Kemendikbudristek Disarankan Hentikan Pembahasan RUU Sisdiknas, Ini Alasannya
RUU Sisdiknas dinilai memiliki grand design yang memposisikan pendidikan nasional sebagai komoditi.
Penulis: Fahdi Fahlevi
Editor: Dewi Agustina
Laporan Wartawan Tribunnews.com, Fahdi Fahlevi
TRIBUNNEWS.COM, JAKARTA - Ketua Bidang Kajian dan Riset Kebijakan Pendidikan NU Circle Ki Bambang Parma menyarankan agar pembahasan Rancangan Undang-Undang Sistem Pendidikan Nasional (RUU Sisdiknas) dihentikan.
Ki Bambang mengatakan terdapat beberapa permasalahan dalam naskah RUU Sisdiknas.
"RUU Sisdiknas ini memiliki dampak tidak hanya pada dunia pendidikan, akan tetapi juga pada jati diri bangsa," ujar Ki Bambang melalui keterangan tertulis, Jumat (18/3/2022).
Dia menilai RUU Sisdiknas memiliki grand design yang memposisikan pendidikan nasional sebagai komoditi. Pendidikan nasional, kata Ki Bambang, masuk dalam ranah bisnis dan perdagangan.
Selain itu, RUU Sisdiknas dianggap melepaskan tanggung jawab negara dalam mencerdaskan kehidupan bangsa.
"Negara itu diberi mandat oleh Pembukaan UUD 1945 untuk mencerdaskan kehidupan bangsa tetapi dalam RUU ini tanggung jawab negara itu dilepaskan," tutur Ki Bambang.
RUU Sisdiknas, kata Ki Bambang, berupaya membentuk manusia Indonesia yang individualis. Ki Bambang mengatakan RUU Sisdiknas menanamkan Pancasila sebagai doktrin.
Baca juga: Kemendikbudristek: Pembahasan RUU Sisdiknas Bakal Minta Masukan Perguruan Tinggi
Pancasila, menurutnya, bukan sebagai sistem nilai luhur bangsa Indonesia yang kemudian menjadi dasar negara Indonesia.
"RUU ini membangun perspektif Pancasila sebagai doktrin. Ini tak ubahnya seperti Orde Baru," jelas Ki Bambang.
Dia mengatakan RUU Sisdiknas dapat menjauhkan anak-anak Indonesia dari identitas dan jati diri bangsa Indonesia.
Menurutnya, anak Indonesia dijejali budaya asing atas nama kebhinekaan global dengan kewajiban berbahasa asing sehingga menihilkan kebudayaan Nusantara.
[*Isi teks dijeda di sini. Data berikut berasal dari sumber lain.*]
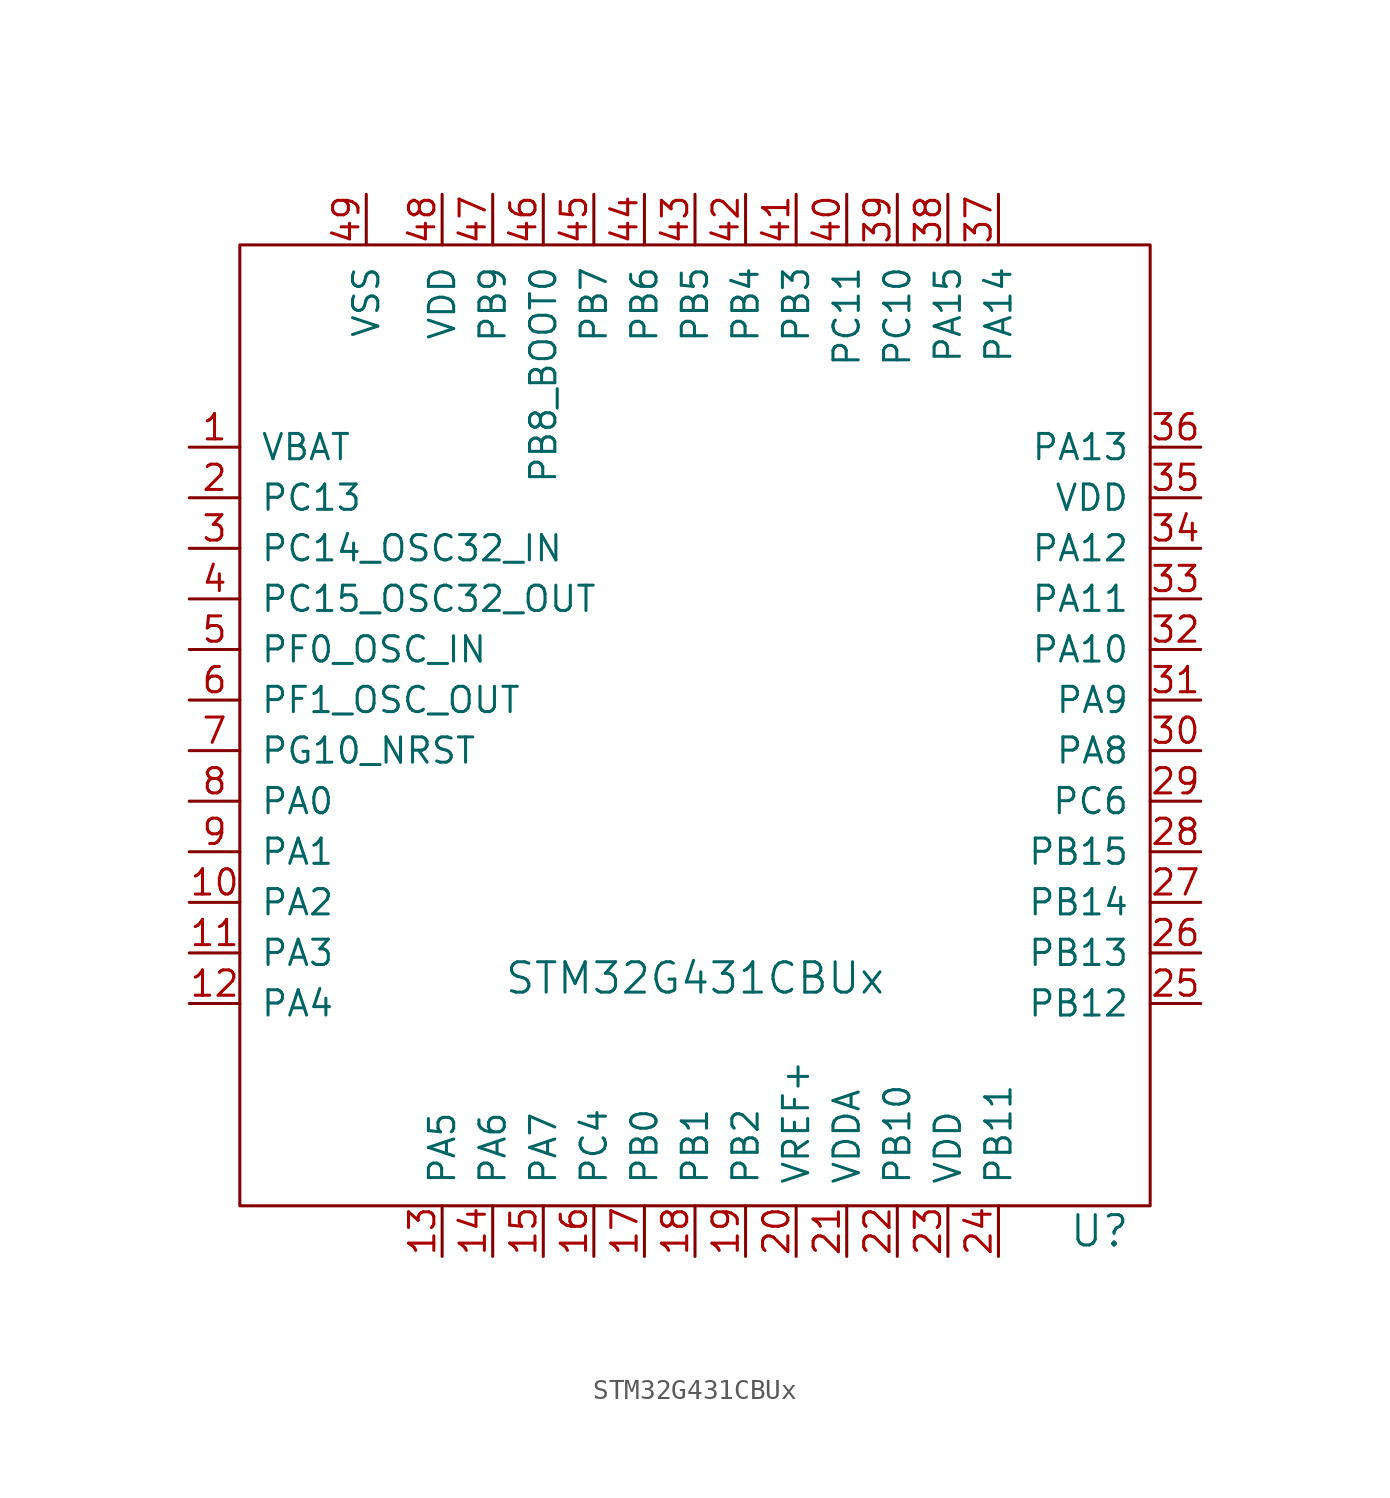
<source format=kicad_sym>
(kicad_symbol_lib
  (version 20220914)
  (generator kicad_symbol_editor)
  (symbol "STM32G431CBUx"
    (pin_names
      (offset 1.016))
    (property "Reference" "U"
      (at 43.18 -49.53 0)
      (effects (font (size 1.524 1.524))))
    (property "Value" "STM32G431CBUx"
      (at 22.86 -36.83 0)
      (effects (font (size 1.524 1.524))))
    (symbol "STM32G431CBUx_0_1"
      (rectangle (start 0 0) (end 45.72 -48.26) (stroke (width 0) (type default)) (fill (type none))))
    (symbol "STM32G431CBUx_1_1"
      (pin power_in line (at -2.54 -10.16 0) (length 2.54) (name "VBAT" (effects (font (size 1.27 1.27)))) (number "1" (effects (font (size 1.27 1.27)))))
      (pin bidirectional line (at -2.54 -33.02 0) (length 2.54) (name "PA2" (effects (font (size 1.27 1.27)))) (number "10" (effects (font (size 1.27 1.27)))))
      (pin bidirectional line (at -2.54 -35.56 0) (length 2.54) (name "PA3" (effects (font (size 1.27 1.27)))) (number "11" (effects (font (size 1.27 1.27)))))
      (pin bidirectional line (at -2.54 -38.1 0) (length 2.54) (name "PA4" (effects (font (size 1.27 1.27)))) (number "12" (effects (font (size 1.27 1.27)))))
      (pin bidirectional line (at 10.16 -50.8 90) (length 2.54) (name "PA5" (effects (font (size 1.27 1.27)))) (number "13" (effects (font (size 1.27 1.27)))))
      (pin bidirectional line (at 12.7 -50.8 90) (length 2.54) (name "PA6" (effects (font (size 1.27 1.27)))) (number "14" (effects (font (size 1.27 1.27)))))
      (pin bidirectional line (at 15.24 -50.8 90) (length 2.54) (name "PA7" (effects (font (size 1.27 1.27)))) (number "15" (effects (font (size 1.27 1.27)))))
      (pin bidirectional line (at 17.78 -50.8 90) (length 2.54) (name "PC4" (effects (font (size 1.27 1.27)))) (number "16" (effects (font (size 1.27 1.27)))))
      (pin bidirectional line (at 20.32 -50.8 90) (length 2.54) (name "PB0" (effects (font (size 1.27 1.27)))) (number "17" (effects (font (size 1.27 1.27)))))
      (pin bidirectional line (at 22.86 -50.8 90) (length 2.54) (name "PB1" (effects (font (size 1.27 1.27)))) (number "18" (effects (font (size 1.27 1.27)))))
      (pin bidirectional line (at 25.4 -50.8 90) (length 2.54) (name "PB2" (effects (font (size 1.27 1.27)))) (number "19" (effects (font (size 1.27 1.27)))))
      (pin bidirectional line (at -2.54 -12.7 0) (length 2.54) (name "PC13" (effects (font (size 1.27 1.27)))) (number "2" (effects (font (size 1.27 1.27)))))
      (pin passive line (at 27.94 -50.8 90) (length 2.54) (name "VREF+" (effects (font (size 1.27 1.27)))) (number "20" (effects (font (size 1.27 1.27)))))
      (pin power_in line (at 30.48 -50.8 90) (length 2.54) (name "VDDA" (effects (font (size 1.27 1.27)))) (number "21" (effects (font (size 1.27 1.27)))))
      (pin bidirectional line (at 33.02 -50.8 90) (length 2.54) (name "PB10" (effects (font (size 1.27 1.27)))) (number "22" (effects (font (size 1.27 1.27)))))
      (pin power_in line (at 35.56 -50.8 90) (length 2.54) (name "VDD" (effects (font (size 1.27 1.27)))) (number "23" (effects (font (size 1.27 1.27)))))
      (pin bidirectional line (at 38.1 -50.8 90) (length 2.54) (name "PB11" (effects (font (size 1.27 1.27)))) (number "24" (effects (font (size 1.27 1.27)))))
      (pin bidirectional line (at 48.26 -38.1 180) (length 2.54) (name "PB12" (effects (font (size 1.27 1.27)))) (number "25" (effects (font (size 1.27 1.27)))))
      (pin bidirectional line (at 48.26 -35.56 180) (length 2.54) (name "PB13" (effects (font (size 1.27 1.27)))) (number "26" (effects (font (size 1.27 1.27)))))
      (pin bidirectional line (at 48.26 -33.02 180) (length 2.54) (name "PB14" (effects (font (size 1.27 1.27)))) (number "27" (effects (font (size 1.27 1.27)))))
      (pin bidirectional line (at 48.26 -30.48 180) (length 2.54) (name "PB15" (effects (font (size 1.27 1.27)))) (number "28" (effects (font (size 1.27 1.27)))))
      (pin bidirectional line (at 48.26 -27.94 180) (length 2.54) (name "PC6" (effects (font (size 1.27 1.27)))) (number "29" (effects (font (size 1.27 1.27)))))
      (pin bidirectional line (at -2.54 -15.24 0) (length 2.54) (name "PC14_OSC32_IN" (effects (font (size 1.27 1.27)))) (number "3" (effects (font (size 1.27 1.27)))))
      (pin bidirectional line (at 48.26 -25.4 180) (length 2.54) (name "PA8" (effects (font (size 1.27 1.27)))) (number "30" (effects (font (size 1.27 1.27)))))
      (pin bidirectional line (at 48.26 -22.86 180) (length 2.54) (name "PA9" (effects (font (size 1.27 1.27)))) (number "31" (effects (font (size 1.27 1.27)))))
      (pin bidirectional line (at 48.26 -20.32 180) (length 2.54) (name "PA10" (effects (font (size 1.27 1.27)))) (number "32" (effects (font (size 1.27 1.27)))))
      (pin bidirectional line (at 48.26 -17.78 180) (length 2.54) (name "PA11" (effects (font (size 1.27 1.27)))) (number "33" (effects (font (size 1.27 1.27)))))
      (pin bidirectional line (at 48.26 -15.24 180) (length 2.54) (name "PA12" (effects (font (size 1.27 1.27)))) (number "34" (effects (font (size 1.27 1.27)))))
      (pin power_in line (at 48.26 -12.7 180) (length 2.54) (name "VDD" (effects (font (size 1.27 1.27)))) (number "35" (effects (font (size 1.27 1.27)))))
      (pin bidirectional line (at 48.26 -10.16 180) (length 2.54) (name "PA13" (effects (font (size 1.27 1.27)))) (number "36" (effects (font (size 1.27 1.27)))))
      (pin bidirectional line (at 38.1 2.54 270) (length 2.54) (name "PA14" (effects (font (size 1.27 1.27)))) (number "37" (effects (font (size 1.27 1.27)))))
      (pin bidirectional line (at 35.56 2.54 270) (length 2.54) (name "PA15" (effects (font (size 1.27 1.27)))) (number "38" (effects (font (size 1.27 1.27)))))
      (pin bidirectional line (at 33.02 2.54 270) (length 2.54) (name "PC10" (effects (font (size 1.27 1.27)))) (number "39" (effects (font (size 1.27 1.27)))))
      (pin bidirectional line (at -2.54 -17.78 0) (length 2.54) (name "PC15_OSC32_OUT" (effects (font (size 1.27 1.27)))) (number "4" (effects (font (size 1.27 1.27)))))
      (pin bidirectional line (at 30.48 2.54 270) (length 2.54) (name "PC11" (effects (font (size 1.27 1.27)))) (number "40" (effects (font (size 1.27 1.27)))))
      (pin bidirectional line (at 27.94 2.54 270) (length 2.54) (name "PB3" (effects (font (size 1.27 1.27)))) (number "41" (effects (font (size 1.27 1.27)))))
      (pin bidirectional line (at 25.4 2.54 270) (length 2.54) (name "PB4" (effects (font (size 1.27 1.27)))) (number "42" (effects (font (size 1.27 1.27)))))
      (pin bidirectional line (at 22.86 2.54 270) (length 2.54) (name "PB5" (effects (font (size 1.27 1.27)))) (number "43" (effects (font (size 1.27 1.27)))))
      (pin bidirectional line (at 20.32 2.54 270) (length 2.54) (name "PB6" (effects (font (size 1.27 1.27)))) (number "44" (effects (font (size 1.27 1.27)))))
      (pin bidirectional line (at 17.78 2.54 270) (length 2.54) (name "PB7" (effects (font (size 1.27 1.27)))) (number "45" (effects (font (size 1.27 1.27)))))
      (pin bidirectional line (at 15.24 2.54 270) (length 2.54) (name "PB8_BOOT0" (effects (font (size 1.27 1.27)))) (number "46" (effects (font (size 1.27 1.27)))))
      (pin bidirectional line (at 12.7 2.54 270) (length 2.54) (name "PB9" (effects (font (size 1.27 1.27)))) (number "47" (effects (font (size 1.27 1.27)))))
      (pin power_in line (at 10.16 2.54 270) (length 2.54) (name "VDD" (effects (font (size 1.27 1.27)))) (number "48" (effects (font (size 1.27 1.27)))))
      (pin power_in line (at 6.35 2.54 270) (length 2.54) (name "VSS" (effects (font (size 1.27 1.27)))) (number "49" (effects (font (size 1.27 1.27)))))
      (pin bidirectional line (at -2.54 -20.32 0) (length 2.54) (name "PF0_OSC_IN" (effects (font (size 1.27 1.27)))) (number "5" (effects (font (size 1.27 1.27)))))
      (pin bidirectional line (at -2.54 -22.86 0) (length 2.54) (name "PF1_OSC_OUT" (effects (font (size 1.27 1.27)))) (number "6" (effects (font (size 1.27 1.27)))))
      (pin bidirectional line (at -2.54 -25.4 0) (length 2.54) (name "PG10_NRST" (effects (font (size 1.27 1.27)))) (number "7" (effects (font (size 1.27 1.27)))))
      (pin bidirectional line (at -2.54 -27.94 0) (length 2.54) (name "PA0" (effects (font (size 1.27 1.27)))) (number "8" (effects (font (size 1.27 1.27)))))
      (pin bidirectional line (at -2.54 -30.48 0) (length 2.54) (name "PA1" (effects (font (size 1.27 1.27)))) (number "9" (effects (font (size 1.27 1.27))))))))
</source>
RUU Sisdiknas dikemas sebagai kebijakan terpusat sehingga bias terhadap otonomi daerah.
"Pendidikan harus menjadi salah satu instrumen utama untuk mempertahankan bangsa dan negara Indonesia dan bukan melepaskan tujuan kita berbangsa dan bernegara," jelas Ki Bambang.